Some websites display business name, address and contact information on search page also and it is enough information to extract instead of going to detail page for complete profile. It is called short profile information page or multi-record per page information. Short profile information pages are normally search pages containing multiple records on each page. It is fast if short profile fulfills your needs.

Example screenshot showing a search page with 3 records:

[Search page contains 3 records]

What is a "detail profile" page?

Most of the websites display short profile on search page and complete profile on separate page when you click on short profile link. Such types of profiles are called detail profile information pages. In such cases software takes profile links from search page and open detail profile in separate windows to extract data.

Configuring Your Project: Key Techniques

Selecting Data & Parents

How do I select the correct area to scrape?

First of all select area with mouse over where your required data exists as shown in below image where area is selected which have all fields required like business name, address, telephone, rating, reviews etc.

[Area selection example screenshot]

What is a "parent node," and how do I select it?

In browser HTML nodes are shown in a tree structure and there is relationship between nodes like child parent, siblings, ancestors same as human relation. Parent nodes are those nodes which have some fields as child nodes in own tree structure.

You can select any field as a parent node where child nodes exist. First select area with mouse over where your required data exists.

Handling Interactive Elements

How do I extract data that only appears after a click?

Sometimes HTML field's actual data is not visible and we need to click on that field to see its actual data or extract actual data. For example, first we click on "Telephone" then it shows telephone numbers.

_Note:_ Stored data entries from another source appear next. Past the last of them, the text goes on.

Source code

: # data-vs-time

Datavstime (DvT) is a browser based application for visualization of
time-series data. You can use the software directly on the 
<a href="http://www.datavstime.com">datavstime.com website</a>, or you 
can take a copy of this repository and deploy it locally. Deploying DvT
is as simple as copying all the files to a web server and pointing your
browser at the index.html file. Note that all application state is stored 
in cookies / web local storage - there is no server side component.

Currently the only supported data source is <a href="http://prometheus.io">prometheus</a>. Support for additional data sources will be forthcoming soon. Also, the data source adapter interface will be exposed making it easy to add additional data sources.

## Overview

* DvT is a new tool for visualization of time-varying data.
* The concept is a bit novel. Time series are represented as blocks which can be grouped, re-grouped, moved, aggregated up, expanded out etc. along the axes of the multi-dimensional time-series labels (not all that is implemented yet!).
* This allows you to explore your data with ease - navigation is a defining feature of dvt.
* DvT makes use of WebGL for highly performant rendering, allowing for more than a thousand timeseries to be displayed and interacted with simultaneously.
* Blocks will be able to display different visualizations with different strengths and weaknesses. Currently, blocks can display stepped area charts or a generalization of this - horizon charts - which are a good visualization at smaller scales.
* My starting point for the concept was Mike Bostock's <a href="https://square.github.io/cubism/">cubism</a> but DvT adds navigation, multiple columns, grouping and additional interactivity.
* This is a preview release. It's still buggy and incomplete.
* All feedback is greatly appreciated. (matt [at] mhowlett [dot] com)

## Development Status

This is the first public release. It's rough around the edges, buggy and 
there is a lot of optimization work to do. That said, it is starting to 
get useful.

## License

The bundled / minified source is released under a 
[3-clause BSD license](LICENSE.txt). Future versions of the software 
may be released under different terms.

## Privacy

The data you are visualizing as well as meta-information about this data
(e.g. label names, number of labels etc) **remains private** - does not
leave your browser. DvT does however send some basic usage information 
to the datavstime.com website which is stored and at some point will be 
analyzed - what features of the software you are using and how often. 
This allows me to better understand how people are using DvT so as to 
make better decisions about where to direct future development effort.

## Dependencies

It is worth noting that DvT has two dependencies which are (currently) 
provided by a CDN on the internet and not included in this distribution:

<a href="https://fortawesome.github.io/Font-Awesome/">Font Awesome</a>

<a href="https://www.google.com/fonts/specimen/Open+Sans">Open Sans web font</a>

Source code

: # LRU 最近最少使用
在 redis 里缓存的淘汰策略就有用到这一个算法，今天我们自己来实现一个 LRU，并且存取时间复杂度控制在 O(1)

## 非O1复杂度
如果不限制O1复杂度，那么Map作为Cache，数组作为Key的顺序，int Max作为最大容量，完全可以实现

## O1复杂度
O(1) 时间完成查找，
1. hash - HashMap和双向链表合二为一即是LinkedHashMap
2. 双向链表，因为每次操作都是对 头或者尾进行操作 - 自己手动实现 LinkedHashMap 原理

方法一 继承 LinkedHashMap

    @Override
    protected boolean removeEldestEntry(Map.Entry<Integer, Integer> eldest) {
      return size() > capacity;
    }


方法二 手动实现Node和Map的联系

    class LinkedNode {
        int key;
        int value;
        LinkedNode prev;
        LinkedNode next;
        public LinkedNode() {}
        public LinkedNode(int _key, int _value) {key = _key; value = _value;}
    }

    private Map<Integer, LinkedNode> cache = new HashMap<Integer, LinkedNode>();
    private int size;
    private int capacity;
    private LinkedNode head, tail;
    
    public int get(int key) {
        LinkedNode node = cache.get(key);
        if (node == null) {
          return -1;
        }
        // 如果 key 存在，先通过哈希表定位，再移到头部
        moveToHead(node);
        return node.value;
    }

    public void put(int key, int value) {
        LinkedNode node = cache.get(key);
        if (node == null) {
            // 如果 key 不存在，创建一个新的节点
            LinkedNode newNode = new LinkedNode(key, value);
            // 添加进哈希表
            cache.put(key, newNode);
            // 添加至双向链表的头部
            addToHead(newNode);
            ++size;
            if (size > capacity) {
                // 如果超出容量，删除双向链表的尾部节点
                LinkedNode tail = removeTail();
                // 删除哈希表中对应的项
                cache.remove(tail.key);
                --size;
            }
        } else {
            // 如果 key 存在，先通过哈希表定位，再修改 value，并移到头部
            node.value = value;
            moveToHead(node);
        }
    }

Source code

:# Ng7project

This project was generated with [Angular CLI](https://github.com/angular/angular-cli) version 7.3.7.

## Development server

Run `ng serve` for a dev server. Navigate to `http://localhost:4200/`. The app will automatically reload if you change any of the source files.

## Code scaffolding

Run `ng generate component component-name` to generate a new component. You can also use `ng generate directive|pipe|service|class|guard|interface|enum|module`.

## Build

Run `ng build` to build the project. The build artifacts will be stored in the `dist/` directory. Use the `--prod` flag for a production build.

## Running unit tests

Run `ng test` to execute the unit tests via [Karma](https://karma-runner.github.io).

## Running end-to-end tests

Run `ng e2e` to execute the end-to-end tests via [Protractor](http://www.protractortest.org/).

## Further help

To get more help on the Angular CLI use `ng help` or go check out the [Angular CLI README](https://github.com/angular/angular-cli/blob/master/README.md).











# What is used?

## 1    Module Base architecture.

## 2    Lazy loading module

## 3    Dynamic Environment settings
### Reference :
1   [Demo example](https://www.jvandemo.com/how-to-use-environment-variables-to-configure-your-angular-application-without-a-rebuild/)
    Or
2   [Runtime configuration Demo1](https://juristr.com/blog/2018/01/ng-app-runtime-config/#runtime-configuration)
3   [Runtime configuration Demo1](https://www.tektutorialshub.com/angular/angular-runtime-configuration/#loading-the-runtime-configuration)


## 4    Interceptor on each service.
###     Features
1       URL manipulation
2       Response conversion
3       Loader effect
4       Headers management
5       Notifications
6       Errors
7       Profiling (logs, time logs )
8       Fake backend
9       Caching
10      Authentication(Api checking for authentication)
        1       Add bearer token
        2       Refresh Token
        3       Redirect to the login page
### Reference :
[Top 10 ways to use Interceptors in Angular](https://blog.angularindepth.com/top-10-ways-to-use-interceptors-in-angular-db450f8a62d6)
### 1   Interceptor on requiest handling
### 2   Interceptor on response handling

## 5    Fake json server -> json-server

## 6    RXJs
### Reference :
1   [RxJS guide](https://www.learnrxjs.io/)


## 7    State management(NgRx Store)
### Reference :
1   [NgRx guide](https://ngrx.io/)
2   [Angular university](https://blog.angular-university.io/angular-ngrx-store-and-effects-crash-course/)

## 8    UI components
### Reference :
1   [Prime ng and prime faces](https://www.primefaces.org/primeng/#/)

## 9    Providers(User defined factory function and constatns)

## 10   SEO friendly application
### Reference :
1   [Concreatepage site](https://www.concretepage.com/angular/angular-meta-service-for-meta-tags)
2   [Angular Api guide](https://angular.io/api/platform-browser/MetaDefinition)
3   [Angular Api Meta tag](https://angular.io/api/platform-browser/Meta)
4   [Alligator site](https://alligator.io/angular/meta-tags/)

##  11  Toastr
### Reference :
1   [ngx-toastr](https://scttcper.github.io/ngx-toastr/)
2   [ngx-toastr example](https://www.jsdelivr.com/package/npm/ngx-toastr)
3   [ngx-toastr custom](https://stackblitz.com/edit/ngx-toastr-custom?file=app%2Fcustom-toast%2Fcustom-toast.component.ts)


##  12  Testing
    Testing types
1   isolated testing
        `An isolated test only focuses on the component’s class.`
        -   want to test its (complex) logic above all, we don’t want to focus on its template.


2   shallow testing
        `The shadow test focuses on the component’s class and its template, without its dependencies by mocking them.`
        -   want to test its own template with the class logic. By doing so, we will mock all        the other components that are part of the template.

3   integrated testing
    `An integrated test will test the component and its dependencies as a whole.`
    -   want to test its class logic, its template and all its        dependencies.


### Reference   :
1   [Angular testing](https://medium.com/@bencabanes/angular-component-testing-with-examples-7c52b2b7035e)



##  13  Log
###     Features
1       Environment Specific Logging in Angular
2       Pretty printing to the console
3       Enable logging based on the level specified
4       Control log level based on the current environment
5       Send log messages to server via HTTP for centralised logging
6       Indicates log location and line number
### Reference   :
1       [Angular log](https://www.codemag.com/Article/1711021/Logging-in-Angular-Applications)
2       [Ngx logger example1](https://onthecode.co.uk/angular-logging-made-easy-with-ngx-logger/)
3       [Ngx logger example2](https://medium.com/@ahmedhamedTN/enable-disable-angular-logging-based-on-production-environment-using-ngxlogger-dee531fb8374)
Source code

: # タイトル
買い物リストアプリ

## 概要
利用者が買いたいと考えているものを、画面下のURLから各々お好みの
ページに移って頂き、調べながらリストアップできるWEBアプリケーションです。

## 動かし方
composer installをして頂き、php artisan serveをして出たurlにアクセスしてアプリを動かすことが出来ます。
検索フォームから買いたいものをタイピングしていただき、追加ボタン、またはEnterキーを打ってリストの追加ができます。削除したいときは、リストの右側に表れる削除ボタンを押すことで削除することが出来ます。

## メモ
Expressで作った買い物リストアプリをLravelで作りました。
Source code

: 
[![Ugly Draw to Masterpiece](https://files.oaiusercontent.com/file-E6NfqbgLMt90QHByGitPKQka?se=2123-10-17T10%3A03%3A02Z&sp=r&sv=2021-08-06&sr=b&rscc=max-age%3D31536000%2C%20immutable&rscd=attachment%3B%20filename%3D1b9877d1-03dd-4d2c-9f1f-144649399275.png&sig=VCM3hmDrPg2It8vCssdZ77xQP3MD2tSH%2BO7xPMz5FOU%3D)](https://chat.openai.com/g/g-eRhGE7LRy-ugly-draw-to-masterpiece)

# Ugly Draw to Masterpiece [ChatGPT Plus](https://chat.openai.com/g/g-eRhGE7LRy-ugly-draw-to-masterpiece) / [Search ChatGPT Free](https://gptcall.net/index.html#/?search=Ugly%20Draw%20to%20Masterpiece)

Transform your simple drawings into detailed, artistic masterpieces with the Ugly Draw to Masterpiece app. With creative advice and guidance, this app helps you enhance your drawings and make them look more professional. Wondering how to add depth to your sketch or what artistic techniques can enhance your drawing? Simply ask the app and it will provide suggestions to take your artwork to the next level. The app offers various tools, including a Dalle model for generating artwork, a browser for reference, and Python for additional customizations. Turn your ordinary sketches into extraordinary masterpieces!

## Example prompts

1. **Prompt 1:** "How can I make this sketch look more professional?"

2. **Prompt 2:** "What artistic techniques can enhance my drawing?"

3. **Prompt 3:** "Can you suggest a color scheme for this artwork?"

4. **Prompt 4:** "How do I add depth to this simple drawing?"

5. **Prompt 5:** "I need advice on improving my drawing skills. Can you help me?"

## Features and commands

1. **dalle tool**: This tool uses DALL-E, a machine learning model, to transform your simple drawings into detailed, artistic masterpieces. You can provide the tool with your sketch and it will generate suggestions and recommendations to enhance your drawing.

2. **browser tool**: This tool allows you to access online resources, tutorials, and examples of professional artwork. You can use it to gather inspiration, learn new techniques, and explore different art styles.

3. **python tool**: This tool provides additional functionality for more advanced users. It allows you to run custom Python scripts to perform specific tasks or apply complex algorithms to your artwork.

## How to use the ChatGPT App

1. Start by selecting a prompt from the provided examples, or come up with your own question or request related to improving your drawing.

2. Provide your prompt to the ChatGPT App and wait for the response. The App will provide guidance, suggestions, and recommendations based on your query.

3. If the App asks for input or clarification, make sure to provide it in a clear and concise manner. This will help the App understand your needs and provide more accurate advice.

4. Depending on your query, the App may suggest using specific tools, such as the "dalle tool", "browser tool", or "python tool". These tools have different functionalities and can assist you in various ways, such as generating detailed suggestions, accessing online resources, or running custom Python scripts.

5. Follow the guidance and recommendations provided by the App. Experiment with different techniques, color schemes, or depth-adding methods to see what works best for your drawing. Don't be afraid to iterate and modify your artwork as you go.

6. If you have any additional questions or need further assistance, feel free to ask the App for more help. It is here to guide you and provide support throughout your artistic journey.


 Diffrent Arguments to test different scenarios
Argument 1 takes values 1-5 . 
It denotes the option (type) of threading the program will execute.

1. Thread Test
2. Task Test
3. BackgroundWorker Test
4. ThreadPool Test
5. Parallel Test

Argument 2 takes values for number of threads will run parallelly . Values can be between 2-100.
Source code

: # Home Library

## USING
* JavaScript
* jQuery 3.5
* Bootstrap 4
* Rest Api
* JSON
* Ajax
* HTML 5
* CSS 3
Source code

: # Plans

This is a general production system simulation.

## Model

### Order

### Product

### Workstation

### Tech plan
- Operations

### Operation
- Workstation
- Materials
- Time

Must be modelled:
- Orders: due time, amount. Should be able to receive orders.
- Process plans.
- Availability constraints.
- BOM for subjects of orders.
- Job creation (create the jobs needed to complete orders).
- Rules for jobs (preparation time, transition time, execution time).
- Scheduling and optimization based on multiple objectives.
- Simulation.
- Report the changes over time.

When you add click item in software configuration during project creation then software will automatically click to show number then extract.

Steps to configure click action:

Select the field item where you want to click (e.g., "Phone number")
Right click on phone number, a popup window will open
Set appropriate wait time (milliseconds) for data to load after click
Put the name of selected item and save it

How do I collect profile links from a search page?

To collect these profiles URL links "Right Click" on any field which has URL link and a popup window will be opened.

Important settings:

Field type should be "Get Detail page links"
If you have any parent of profiles links then select relevant parent in "select parent field" dropdown list

How do I handle pagination (next page) if there's no obvious "Next" button?

There are some websites where directly "next page" is not given and pagination is showing like numbered pages (1, 2, 3, 4, etc.). In that case we can select next page by "Right click" on any page number like 2,3,4 etc. that is not already selected.

Configuration:

Selected field type should be "Set the next page item"
If there is any parent node of selected pagination then selected parent type must be relevant parent where this is existing

Extracting Specific Data Types

How do I extract data that is stored as a property attribute?

Sometimes our required field data is the value of any property. For example, telephone number might be stored as the value of a "data-visible-number" property.

To extract property data:

Selected type should be "Get property data"
Write the name of the property or select property name from dropdown list
For example, property name might be "data-visible-number"

How do I extract an image URL?

To extract image URL address from any site just Right click on image, a new popup window will appear.

Note: Select field type "Extract the image source address" when you are selecting image link from any site.

How do I extract an email address?

When you want to select any email address which is available on web page right click on that field. A popup will appear.

When your selected field type is "Extract email address" software will pick email formatted data from your selected HTML field.